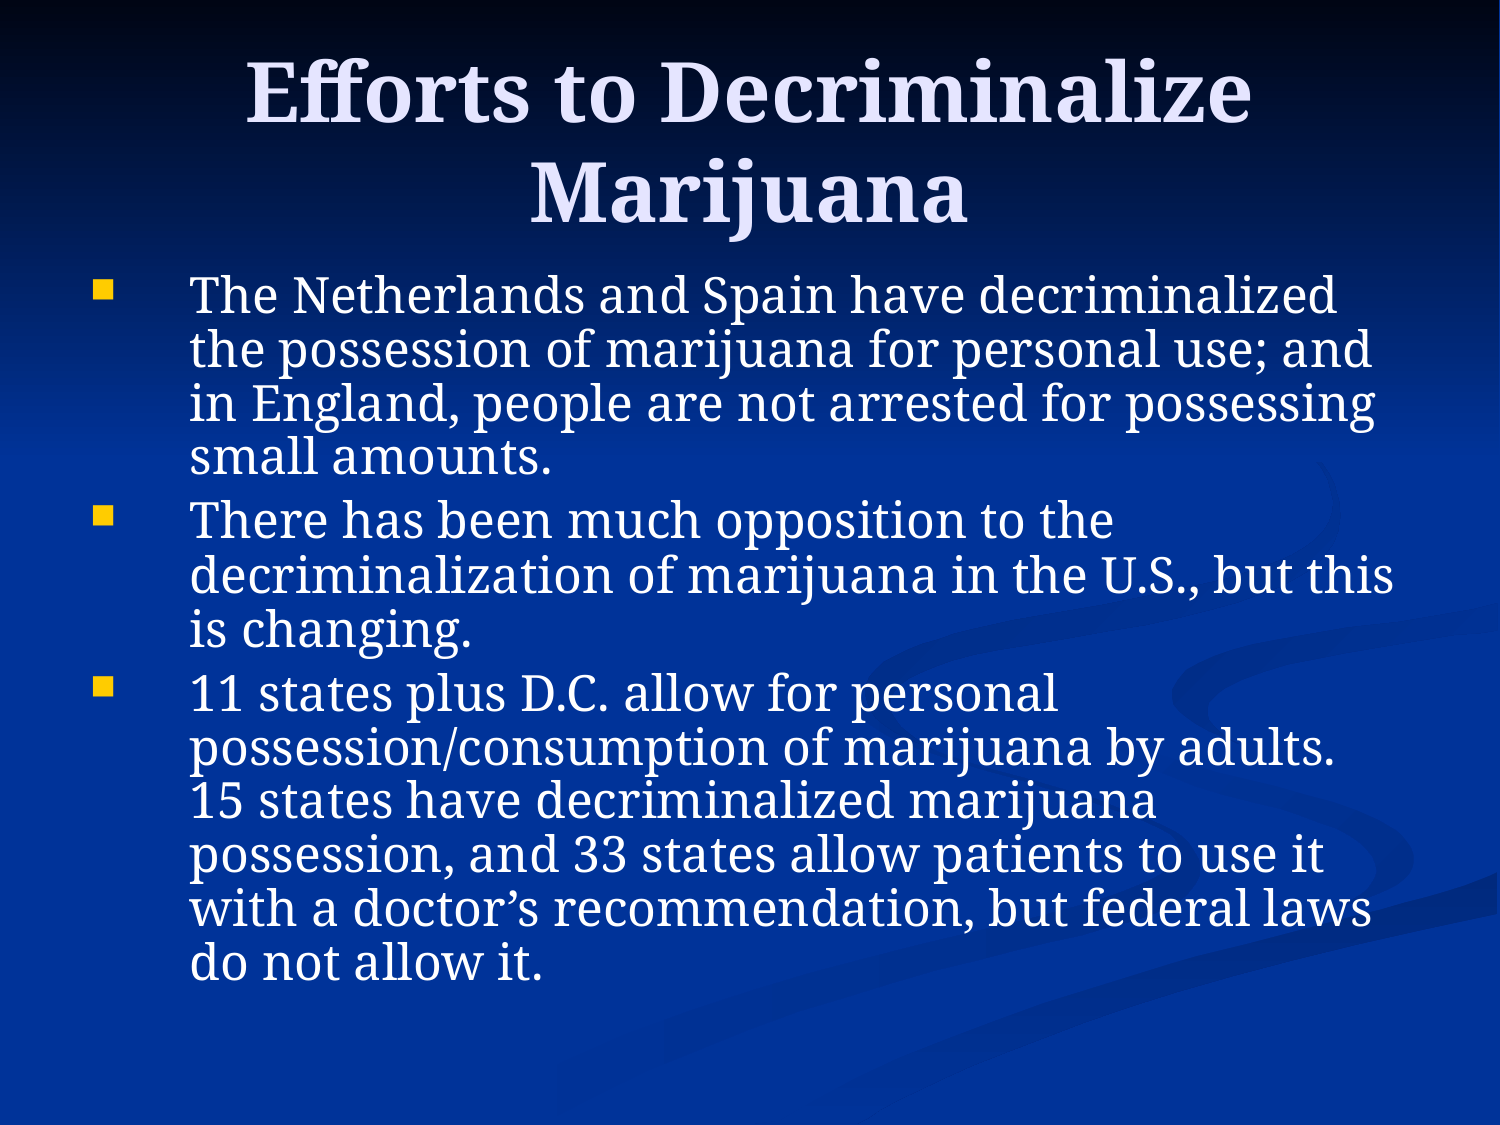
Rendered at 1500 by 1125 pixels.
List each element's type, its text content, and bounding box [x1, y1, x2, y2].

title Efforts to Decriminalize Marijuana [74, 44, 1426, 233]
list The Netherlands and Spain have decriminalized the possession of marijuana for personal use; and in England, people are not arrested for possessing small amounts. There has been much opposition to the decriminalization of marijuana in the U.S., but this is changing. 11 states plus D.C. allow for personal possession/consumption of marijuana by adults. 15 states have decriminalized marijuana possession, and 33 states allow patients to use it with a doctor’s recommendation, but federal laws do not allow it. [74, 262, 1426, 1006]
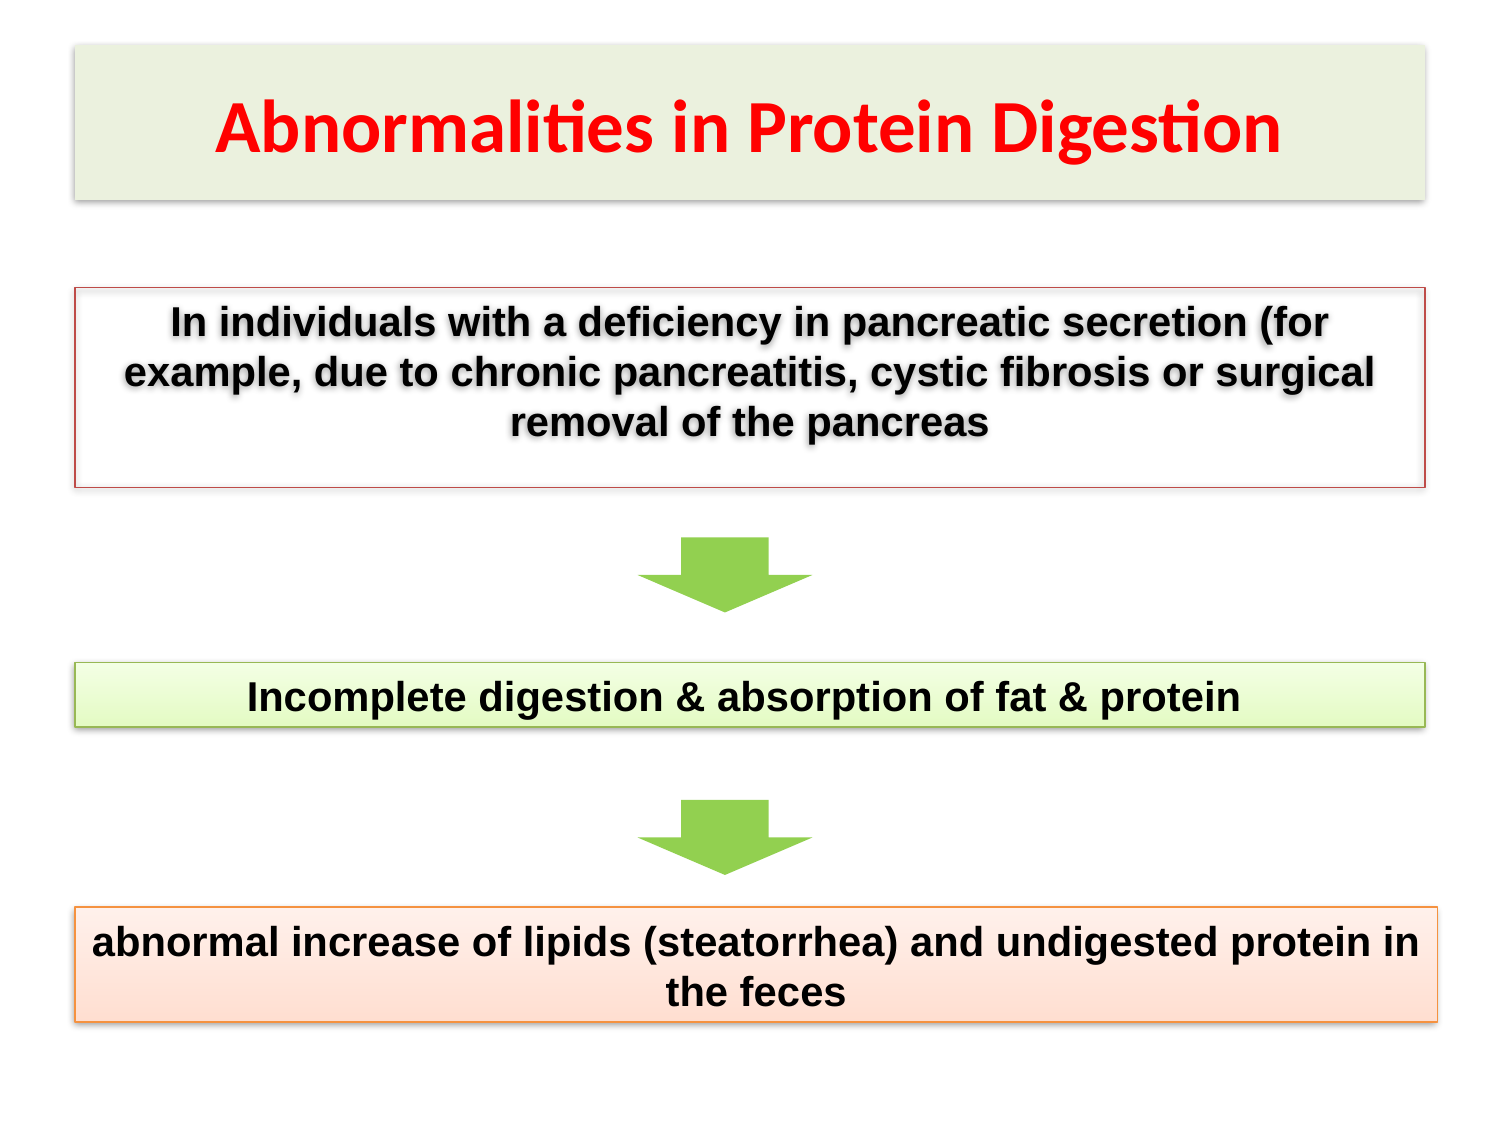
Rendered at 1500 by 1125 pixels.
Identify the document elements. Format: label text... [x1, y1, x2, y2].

# # # # #

> _The task_:
Aside from the pictures, copy all of the entries exactly.

> _Answer box_:
Rendered at 1500 by 1125 pixels.
List each element's type, its text content, and bounding box [x1, y1, x2, y2].

title Efforts to Decriminalize Marijuana [74, 44, 1426, 233]
list The Netherlands and Spain have decriminalized the possession of marijuana for personal use; and in England, people are not arrested for possessing small amounts. There has been much opposition to the decriminalization of marijuana in the U.S., but this is changing. 11 states plus D.C. allow for personal possession/consumption of marijuana by adults. 15 states have decriminalized marijuana possession, and 33 states allow patients to use it with a doctor’s recommendation, but federal laws do not allow it. [74, 262, 1426, 1006]
Rendered at 1500 by 1125 pixels.
Identify the document elements. Format: label text... [x1, y1, x2, y2].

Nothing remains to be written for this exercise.